Gain the flexibility to onboard customers flagged by secondary sanctions by assessing their risk levels. Align compliance decisions that align with your business strategy and risk appetite with EU standards while avoiding exposure to non-applicable US sanctions.

2. Politically Exposed Persons (PEP) Screening

AML Watcher simplifies PEP screening, a cornerstone of EDD processes, by:

• Global PEP Database

Covers 2.1 million+ profiles, ensuring institutions have detailed and up-to-date information about politically exposed persons worldwide.

• Associated Risk Screening 

Extends checks to family members and close associates of PEPs, as these connections often carry similar risks.

• Categorized Risk Levels 1-4 

Detect and screen all types of PEP (e.g., high-level government officials, military officers, and judiciary members to low-level mayors) to prioritize monitoring during EDD.

Use Case: For Customer Due Diligence, PEP screening ensures customers with political ties are appropriately flagged. For Enhanced Due Diligence, allows institutions to apply further scrutiny to these individuals and their connections, fulfilling regulatory obligations.

3. Adverse Media Screening

This is essential for detecting AML risks and hidden connections that traditional watchlists or criminal lists may miss:

• Negative News Screening:

Scans 5,000+ global and local media domains for adverse mentions with an option to add custom news sources of individuals or entities, including fraud, corruption, or criminal activities.

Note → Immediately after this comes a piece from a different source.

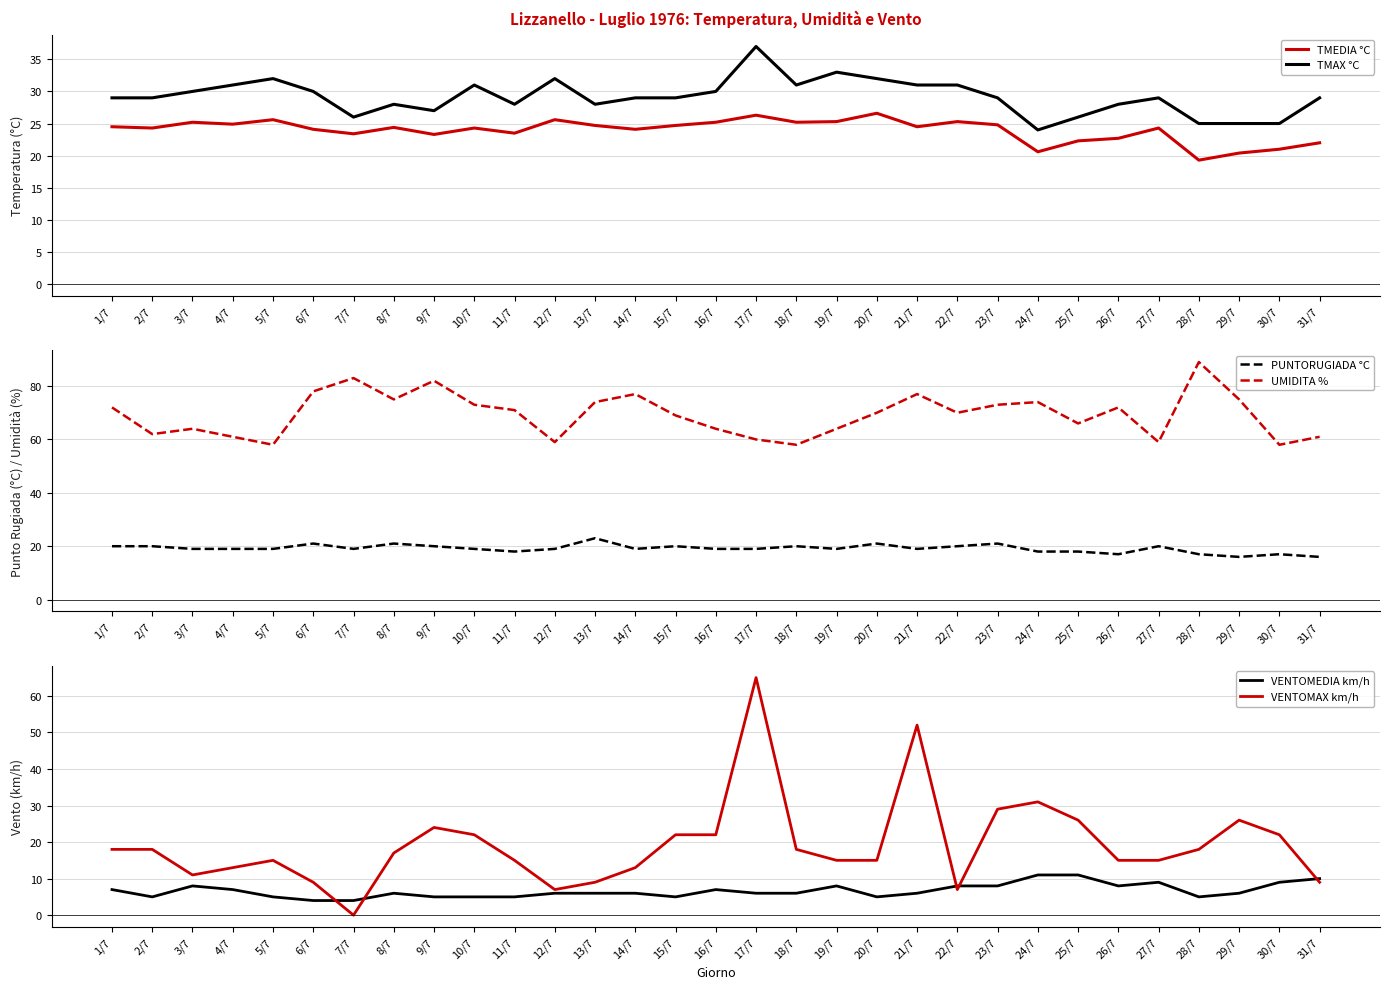

How many interior local valleys does the UMIDITA % series have?

9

This approach effectively encompasses screening from credible sources across the entire internet.

• Real-Time Monitoring 

Alerts institutions to newly emerging negative news, ensuring a proactive approach to risk management.

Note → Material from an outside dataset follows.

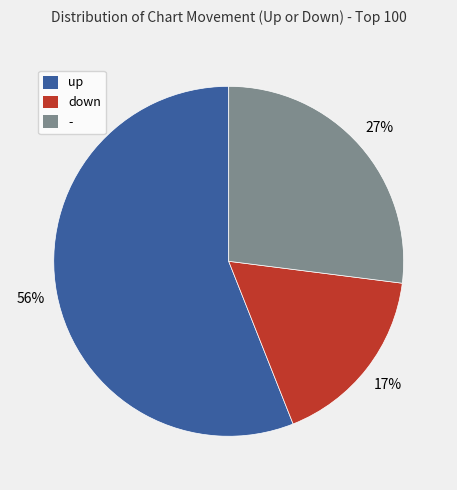

Which slice is the largest?

up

• Multiple Language Support 

Covers 80+ languages for a broader scope, crucial for international screening operations.

Use Case: It provides added context on customers during the initial stages of Customer Due Diligence. For Enhanced Due Diligence, it ensures deeper investigations into high-risk clients, particularly those with significant public exposure.

4. Tailored Screening for Risk Categorization

AML Watcher enables institutions to assign risk scores during CDD and EDD using its customizable risk scoring models:

• Customizable Screening Filters

Adjust risk criteria to align with institutional policies, such as focusing on specific geographies, types, or industries.

• Dynamic Risk Updates

Quickly recalculates scores as new data (e.g., sanctions, PEP status) becomes available.

• Risk-Based Triggers 

Automatically flags high-risk customers for EDD when they exceed defined thresholds.

Use Case: Institutions can quickly determine if a customer qualifies for standard due diligence (Client Due Diligence) or requires enhanced screening (EDD).

5. Continuous Monitoring for Evolving Risks

AML Watcher’s ongoing screening ensures customers are continually assessed, throughout the KYC/ AML process:

• Automated Rescreening 

Customers are automatically rechecked against updated watchlists and media sources.

• Alert Mechanism

Sends real-time alerts when a customer’s risk profile changes, such as being added to a sanctions list or linked to adverse media.

Use Case: Continuous monitoring ensures that EDD can be initiated when new risks are detected, even for existing customers.

6. Scalability for High-Volume Screening

AML Watcher supports institutions with features that enhance operational efficiency:

• Batch Screening

Allows large volumes of customers to screen simultaneously, reducing time and manual effort.

• API Integration

Embeds seamlessly into existing compliance workflows, enabling automated, on-demand screening for both CDD vs EDD.

Use Case: Institutions can handle growing customer bases while ensuring thorough due diligence both standard (Customer Due Diligence) and detailed (Enhanced Due Diligence) screening processes remain efficient and cost-effective, even for large datasets.